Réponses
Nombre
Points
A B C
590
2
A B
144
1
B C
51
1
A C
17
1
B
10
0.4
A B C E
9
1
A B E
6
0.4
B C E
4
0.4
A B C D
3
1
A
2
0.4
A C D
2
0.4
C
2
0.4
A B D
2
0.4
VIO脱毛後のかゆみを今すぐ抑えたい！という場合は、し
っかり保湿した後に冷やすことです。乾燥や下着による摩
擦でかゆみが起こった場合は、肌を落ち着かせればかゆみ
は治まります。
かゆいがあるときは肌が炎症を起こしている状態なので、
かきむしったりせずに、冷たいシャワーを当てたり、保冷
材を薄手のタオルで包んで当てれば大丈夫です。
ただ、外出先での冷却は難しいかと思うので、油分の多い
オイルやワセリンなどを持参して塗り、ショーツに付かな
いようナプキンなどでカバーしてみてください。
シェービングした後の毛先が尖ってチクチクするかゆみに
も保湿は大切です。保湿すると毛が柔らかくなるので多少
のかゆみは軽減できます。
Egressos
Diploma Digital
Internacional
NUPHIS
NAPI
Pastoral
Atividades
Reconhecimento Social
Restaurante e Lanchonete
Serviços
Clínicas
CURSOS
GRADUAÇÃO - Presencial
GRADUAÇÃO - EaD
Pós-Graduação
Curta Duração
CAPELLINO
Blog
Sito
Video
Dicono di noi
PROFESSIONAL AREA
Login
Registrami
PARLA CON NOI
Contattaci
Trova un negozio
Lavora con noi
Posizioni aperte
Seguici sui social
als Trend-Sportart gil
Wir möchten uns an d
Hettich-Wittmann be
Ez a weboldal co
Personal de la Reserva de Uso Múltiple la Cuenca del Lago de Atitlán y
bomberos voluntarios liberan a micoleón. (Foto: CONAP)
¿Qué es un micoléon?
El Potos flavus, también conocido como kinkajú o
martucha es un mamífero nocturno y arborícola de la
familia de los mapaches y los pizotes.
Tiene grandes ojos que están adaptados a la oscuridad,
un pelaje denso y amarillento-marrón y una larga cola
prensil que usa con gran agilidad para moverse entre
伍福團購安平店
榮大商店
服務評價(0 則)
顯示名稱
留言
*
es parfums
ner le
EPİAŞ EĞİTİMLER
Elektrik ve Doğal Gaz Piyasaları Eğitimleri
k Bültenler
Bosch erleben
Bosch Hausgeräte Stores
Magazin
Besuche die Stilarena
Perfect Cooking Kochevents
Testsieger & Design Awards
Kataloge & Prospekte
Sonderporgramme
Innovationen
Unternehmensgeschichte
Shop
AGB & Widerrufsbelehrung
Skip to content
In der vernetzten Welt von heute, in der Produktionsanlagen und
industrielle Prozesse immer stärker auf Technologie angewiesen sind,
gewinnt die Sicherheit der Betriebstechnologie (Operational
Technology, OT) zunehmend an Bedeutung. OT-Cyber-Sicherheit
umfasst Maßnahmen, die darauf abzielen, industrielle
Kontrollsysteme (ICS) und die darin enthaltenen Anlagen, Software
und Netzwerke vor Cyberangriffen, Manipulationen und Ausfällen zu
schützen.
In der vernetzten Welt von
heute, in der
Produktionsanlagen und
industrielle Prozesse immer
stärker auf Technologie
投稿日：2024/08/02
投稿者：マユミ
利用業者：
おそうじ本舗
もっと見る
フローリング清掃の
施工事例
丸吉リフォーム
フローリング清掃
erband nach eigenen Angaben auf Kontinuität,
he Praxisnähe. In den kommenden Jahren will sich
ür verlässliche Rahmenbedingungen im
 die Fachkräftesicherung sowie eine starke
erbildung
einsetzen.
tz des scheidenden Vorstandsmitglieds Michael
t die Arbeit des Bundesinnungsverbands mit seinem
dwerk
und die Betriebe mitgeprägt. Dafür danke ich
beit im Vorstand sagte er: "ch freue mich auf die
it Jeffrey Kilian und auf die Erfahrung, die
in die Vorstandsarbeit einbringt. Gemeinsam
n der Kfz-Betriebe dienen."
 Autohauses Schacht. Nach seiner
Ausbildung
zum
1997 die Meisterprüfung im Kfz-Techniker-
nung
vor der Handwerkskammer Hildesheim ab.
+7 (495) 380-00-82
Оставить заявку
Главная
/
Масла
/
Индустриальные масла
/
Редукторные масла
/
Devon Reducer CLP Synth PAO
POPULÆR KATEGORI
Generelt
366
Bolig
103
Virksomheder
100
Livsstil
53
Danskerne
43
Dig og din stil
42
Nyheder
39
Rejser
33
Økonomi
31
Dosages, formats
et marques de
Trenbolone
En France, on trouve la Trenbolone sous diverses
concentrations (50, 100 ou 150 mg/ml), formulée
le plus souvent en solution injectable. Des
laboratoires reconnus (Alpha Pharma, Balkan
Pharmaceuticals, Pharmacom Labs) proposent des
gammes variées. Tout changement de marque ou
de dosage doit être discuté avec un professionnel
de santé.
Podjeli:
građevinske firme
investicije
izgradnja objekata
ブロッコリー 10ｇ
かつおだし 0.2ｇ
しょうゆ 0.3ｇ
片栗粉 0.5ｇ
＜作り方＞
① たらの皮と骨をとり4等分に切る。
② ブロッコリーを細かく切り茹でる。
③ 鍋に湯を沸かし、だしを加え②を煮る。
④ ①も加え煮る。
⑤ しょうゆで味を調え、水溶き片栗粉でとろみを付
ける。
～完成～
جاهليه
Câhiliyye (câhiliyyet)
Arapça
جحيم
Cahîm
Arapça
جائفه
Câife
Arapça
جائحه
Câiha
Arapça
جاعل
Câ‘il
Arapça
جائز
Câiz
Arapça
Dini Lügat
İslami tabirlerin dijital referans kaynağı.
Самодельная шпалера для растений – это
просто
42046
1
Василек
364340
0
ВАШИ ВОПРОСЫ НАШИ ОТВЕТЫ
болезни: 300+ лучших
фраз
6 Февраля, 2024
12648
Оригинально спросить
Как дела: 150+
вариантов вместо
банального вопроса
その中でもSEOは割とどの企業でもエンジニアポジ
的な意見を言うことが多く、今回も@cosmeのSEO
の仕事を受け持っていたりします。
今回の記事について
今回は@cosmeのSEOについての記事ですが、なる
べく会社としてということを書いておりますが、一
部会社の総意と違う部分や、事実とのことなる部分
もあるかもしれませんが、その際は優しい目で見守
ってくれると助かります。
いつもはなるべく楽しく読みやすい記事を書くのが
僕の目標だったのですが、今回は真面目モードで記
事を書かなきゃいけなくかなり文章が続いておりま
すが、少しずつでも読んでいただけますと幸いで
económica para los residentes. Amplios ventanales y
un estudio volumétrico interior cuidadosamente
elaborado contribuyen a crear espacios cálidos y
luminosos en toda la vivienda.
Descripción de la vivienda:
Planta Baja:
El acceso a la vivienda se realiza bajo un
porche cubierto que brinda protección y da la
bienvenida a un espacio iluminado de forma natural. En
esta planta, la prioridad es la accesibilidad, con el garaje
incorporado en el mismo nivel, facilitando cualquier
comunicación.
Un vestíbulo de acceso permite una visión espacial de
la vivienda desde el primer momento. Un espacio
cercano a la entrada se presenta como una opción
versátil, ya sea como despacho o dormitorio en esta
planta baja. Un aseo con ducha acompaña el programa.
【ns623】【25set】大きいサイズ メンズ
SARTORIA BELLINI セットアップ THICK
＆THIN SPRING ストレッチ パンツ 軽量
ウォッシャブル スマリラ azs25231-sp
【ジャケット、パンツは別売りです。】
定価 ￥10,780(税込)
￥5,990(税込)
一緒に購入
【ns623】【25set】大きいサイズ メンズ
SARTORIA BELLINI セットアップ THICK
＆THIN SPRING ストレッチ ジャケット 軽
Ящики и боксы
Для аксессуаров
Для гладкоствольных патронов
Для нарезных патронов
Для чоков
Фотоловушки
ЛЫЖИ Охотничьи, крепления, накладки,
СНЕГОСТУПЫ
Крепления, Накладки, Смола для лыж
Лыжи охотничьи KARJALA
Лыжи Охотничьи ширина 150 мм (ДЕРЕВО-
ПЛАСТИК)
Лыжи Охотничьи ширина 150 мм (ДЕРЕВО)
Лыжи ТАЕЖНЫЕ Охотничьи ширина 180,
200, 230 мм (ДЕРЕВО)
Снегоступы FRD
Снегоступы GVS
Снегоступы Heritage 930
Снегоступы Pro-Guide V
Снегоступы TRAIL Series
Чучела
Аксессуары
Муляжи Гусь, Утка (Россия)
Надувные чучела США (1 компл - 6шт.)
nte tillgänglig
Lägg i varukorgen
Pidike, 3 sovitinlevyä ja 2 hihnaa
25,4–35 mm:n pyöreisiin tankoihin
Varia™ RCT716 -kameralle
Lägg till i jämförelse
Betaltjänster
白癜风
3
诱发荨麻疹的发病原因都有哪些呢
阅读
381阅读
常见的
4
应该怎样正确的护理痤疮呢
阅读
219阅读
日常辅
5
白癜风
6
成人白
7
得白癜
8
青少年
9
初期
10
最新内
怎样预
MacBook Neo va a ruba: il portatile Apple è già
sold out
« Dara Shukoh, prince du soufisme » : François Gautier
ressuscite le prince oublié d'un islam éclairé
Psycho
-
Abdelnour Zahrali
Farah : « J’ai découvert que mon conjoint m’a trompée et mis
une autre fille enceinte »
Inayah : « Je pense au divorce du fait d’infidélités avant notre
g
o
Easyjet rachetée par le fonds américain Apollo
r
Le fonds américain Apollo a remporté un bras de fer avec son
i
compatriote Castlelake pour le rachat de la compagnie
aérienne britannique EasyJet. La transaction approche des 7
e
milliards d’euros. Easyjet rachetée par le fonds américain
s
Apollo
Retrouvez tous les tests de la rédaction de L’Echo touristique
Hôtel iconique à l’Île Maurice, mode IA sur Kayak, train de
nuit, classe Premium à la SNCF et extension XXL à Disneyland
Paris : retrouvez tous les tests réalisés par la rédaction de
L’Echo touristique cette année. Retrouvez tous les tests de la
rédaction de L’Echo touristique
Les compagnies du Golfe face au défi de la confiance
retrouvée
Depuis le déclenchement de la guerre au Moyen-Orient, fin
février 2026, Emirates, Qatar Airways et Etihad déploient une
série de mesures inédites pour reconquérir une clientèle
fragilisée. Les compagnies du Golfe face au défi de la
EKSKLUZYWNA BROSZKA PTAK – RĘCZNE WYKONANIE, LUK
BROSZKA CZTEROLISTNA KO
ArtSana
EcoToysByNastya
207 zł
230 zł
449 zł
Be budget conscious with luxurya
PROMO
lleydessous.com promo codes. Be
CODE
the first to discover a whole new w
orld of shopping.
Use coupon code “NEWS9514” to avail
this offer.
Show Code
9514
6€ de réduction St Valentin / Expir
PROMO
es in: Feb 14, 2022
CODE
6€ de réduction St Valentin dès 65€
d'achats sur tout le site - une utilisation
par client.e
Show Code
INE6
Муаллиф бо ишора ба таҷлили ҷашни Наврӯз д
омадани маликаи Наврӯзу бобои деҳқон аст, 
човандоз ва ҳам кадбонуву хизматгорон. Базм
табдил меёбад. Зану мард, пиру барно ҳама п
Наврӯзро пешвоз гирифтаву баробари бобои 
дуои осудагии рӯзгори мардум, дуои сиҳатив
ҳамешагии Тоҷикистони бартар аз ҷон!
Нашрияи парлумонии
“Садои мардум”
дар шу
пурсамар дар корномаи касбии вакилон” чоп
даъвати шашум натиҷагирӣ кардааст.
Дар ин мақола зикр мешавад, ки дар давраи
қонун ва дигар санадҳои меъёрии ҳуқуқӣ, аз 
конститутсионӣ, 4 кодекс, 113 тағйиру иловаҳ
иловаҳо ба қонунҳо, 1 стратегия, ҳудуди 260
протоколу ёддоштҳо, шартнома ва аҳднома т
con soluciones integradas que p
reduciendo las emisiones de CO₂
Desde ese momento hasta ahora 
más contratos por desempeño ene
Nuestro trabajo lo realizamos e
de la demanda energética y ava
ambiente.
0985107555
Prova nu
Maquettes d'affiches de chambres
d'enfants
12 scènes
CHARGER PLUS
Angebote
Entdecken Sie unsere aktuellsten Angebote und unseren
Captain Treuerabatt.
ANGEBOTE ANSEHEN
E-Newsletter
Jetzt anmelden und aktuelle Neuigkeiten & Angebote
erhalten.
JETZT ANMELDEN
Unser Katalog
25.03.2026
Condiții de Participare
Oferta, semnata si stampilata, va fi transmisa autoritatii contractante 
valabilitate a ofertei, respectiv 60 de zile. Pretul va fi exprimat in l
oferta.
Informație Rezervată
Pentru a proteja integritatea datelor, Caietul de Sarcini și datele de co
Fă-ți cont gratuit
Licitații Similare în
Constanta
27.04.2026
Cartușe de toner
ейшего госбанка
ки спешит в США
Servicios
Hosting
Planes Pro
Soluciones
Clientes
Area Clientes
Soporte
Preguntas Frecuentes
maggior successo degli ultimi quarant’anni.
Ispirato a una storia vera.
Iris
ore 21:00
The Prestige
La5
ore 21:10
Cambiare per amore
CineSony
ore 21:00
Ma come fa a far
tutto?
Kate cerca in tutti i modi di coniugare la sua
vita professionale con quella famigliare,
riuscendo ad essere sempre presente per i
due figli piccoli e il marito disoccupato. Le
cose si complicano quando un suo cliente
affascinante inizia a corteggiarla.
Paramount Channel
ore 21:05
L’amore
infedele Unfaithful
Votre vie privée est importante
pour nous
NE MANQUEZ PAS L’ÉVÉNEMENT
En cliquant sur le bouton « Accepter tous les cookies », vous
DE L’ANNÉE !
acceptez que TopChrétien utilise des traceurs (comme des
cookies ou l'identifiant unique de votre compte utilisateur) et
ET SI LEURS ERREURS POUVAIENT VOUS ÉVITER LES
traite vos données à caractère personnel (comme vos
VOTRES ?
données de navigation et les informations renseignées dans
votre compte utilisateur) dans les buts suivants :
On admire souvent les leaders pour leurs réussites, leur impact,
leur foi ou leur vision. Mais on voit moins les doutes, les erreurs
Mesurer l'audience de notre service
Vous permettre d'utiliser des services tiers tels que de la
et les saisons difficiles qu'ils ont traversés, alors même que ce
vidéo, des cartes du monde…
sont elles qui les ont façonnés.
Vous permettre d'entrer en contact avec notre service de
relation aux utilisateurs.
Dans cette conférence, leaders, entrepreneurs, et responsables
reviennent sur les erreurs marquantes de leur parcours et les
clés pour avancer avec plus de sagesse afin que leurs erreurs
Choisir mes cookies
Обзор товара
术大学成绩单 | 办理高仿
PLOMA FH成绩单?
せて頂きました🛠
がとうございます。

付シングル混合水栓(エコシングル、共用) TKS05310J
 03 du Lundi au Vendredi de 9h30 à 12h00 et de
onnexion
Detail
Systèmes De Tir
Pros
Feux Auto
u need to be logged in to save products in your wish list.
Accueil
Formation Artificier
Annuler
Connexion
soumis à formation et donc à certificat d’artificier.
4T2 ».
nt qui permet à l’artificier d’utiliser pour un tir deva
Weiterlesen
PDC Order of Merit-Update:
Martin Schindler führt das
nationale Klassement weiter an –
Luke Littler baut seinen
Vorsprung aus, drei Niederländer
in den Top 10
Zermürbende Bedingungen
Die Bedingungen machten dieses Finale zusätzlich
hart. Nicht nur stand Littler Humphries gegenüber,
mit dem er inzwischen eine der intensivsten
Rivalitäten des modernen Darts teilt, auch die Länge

> WHAT YOU NEED TO DO: Return each line of the material in which the string "ДЕРЕВО" can be found.

> RESULT FOR THIS TASK:
Лыжи Охотничьи ширина 150 мм (ДЕРЕВО-
Лыжи Охотничьи ширина 150 мм (ДЕРЕВО)
200, 230 мм (ДЕРЕВО)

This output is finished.